§ Prompt: Present the data from its start through the line containing "the Election_analysis.txt file" as a Markdown table with a Row column numbering each line and a Line column holding its text, skipping blank lines. Leave the pictures out of the answer.

§ Records provided:
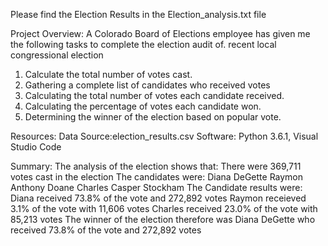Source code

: Please find the Election Results in the Election_analysis.txt file

Project Overview:
A Colorado Board of Elections employee has given me the following tasks to complete the election audit of. recent local congressional election
  1. Calculate the total number of votes cast.
  2. Gathering a complete list of candidates who received votes
  3. Calculating the total number of votes each candidate received.
  4. Calculating the percentage of votes each candidate won.
  5. Determining the winner of the election based on popular vote.

Resources:
Data Source:election_results.csv
Software: Python 3.6.1, Visual Studio Code

Summary:
The analysis of the election shows that:
  There were 369,711 votes cast in the election
  The candidates were: 
    Diana DeGette
    Raymon Anthony Doane
    Charles Casper Stockham
  The Candidate results were:
    Diana received 73.8% of the vote and 272,892 votes
    Raymon receieved 3.1% of the vote with 11,606 votes
    Charles received 23.0% of the vote with 85,213 votes
  The winner of the election therefore was Diana DeGette who received 73.8% of the vote and 272,892 votes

§ Written solution:
| Row | Line |
|---|---|
| 1 | Source code |
| 2 | : Please find the Election Results in the Election_analysis.txt file |